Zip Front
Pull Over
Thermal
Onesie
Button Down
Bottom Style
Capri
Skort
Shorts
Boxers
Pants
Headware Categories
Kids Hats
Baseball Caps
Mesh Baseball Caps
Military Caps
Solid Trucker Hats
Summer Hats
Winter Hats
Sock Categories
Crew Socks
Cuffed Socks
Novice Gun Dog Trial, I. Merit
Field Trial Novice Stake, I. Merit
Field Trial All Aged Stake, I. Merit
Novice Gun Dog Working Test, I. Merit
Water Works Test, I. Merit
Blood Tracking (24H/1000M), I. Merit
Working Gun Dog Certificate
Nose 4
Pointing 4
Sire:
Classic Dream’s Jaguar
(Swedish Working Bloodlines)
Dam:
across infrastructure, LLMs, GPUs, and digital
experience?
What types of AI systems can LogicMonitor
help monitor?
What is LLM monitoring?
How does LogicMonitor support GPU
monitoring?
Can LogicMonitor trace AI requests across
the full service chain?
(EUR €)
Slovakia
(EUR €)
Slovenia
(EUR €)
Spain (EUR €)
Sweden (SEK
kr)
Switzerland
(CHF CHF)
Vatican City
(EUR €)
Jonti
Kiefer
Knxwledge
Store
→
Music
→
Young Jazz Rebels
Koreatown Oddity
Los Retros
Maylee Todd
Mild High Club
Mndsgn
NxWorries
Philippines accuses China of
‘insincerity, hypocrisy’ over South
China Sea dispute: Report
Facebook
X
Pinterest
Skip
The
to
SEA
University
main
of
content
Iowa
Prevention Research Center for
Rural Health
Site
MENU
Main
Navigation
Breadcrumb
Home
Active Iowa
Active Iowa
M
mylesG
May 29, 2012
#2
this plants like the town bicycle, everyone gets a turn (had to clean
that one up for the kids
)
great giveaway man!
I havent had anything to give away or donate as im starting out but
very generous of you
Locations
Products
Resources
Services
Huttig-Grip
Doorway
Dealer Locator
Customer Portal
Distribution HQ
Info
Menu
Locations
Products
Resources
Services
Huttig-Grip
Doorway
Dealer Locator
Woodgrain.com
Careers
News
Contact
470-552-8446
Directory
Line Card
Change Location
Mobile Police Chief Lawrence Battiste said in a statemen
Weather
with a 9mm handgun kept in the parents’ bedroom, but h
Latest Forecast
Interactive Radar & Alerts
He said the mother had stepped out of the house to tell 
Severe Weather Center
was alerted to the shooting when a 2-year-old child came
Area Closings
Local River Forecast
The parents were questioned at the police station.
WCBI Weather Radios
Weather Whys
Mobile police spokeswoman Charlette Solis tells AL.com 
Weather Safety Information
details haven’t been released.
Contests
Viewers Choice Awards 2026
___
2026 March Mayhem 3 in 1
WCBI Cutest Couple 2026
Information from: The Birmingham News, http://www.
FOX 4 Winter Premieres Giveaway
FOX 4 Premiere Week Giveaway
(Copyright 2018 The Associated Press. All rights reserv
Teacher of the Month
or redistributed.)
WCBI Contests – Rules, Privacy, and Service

----

*TASK GOAL*. Nothing outside this range should appear: the lines from the start of the listing through the line with "Change Location", each reproduced exactly, both ends included.

*ANSWER TO THIS TASK*.
Zip Front
Pull Over
Thermal
Onesie
Button Down
Bottom Style
Capri
Skort
Shorts
Boxers
Pants
Headware Categories
Kids Hats
Baseball Caps
Mesh Baseball Caps
Military Caps
Solid Trucker Hats
Summer Hats
Winter Hats
Sock Categories
Crew Socks
Cuffed Socks
Novice Gun Dog Trial, I. Merit
Field Trial Novice Stake, I. Merit
Field Trial All Aged Stake, I. Merit
Novice Gun Dog Working Test, I. Merit
Water Works Test, I. Merit
Blood Tracking (24H/1000M), I. Merit
Working Gun Dog Certificate
Nose 4
Pointing 4
Sire:
Classic Dream’s Jaguar
(Swedish Working Bloodlines)
Dam:
across infrastructure, LLMs, GPUs, and digital
experience?
What types of AI systems can LogicMonitor
help monitor?
What is LLM monitoring?
How does LogicMonitor support GPU
monitoring?
Can LogicMonitor trace AI requests across
the full service chain?
(EUR €)
Slovakia
(EUR €)
Slovenia
(EUR €)
Spain (EUR €)
Sweden (SEK
kr)
Switzerland
(CHF CHF)
Vatican City
(EUR €)
Jonti
Kiefer
Knxwledge
Store
→
Music
→
Young Jazz Rebels
Koreatown Oddity
Los Retros
Maylee Todd
Mild High Club
Mndsgn
NxWorries
Philippines accuses China of
‘insincerity, hypocrisy’ over South
China Sea dispute: Report
Facebook
X
Pinterest
Skip
The
to
SEA
University
main
of
content
Iowa
Prevention Research Center for
Rural Health
Site
MENU
Main
Navigation
Breadcrumb
Home
Active Iowa
Active Iowa
M
mylesG
May 29, 2012
#2
this plants like the town bicycle, everyone gets a turn (had to clean
that one up for the kids
)
great giveaway man!
I havent had anything to give away or donate as im starting out but
very generous of you
Locations
Products
Resources
Services
Huttig-Grip
Doorway
Dealer Locator
Customer Portal
Distribution HQ
Info
Menu
Locations
Products
Resources
Services
Huttig-Grip
Doorway
Dealer Locator
Woodgrain.com
Careers
News
Contact
470-552-8446
Directory
Line Card
Change Location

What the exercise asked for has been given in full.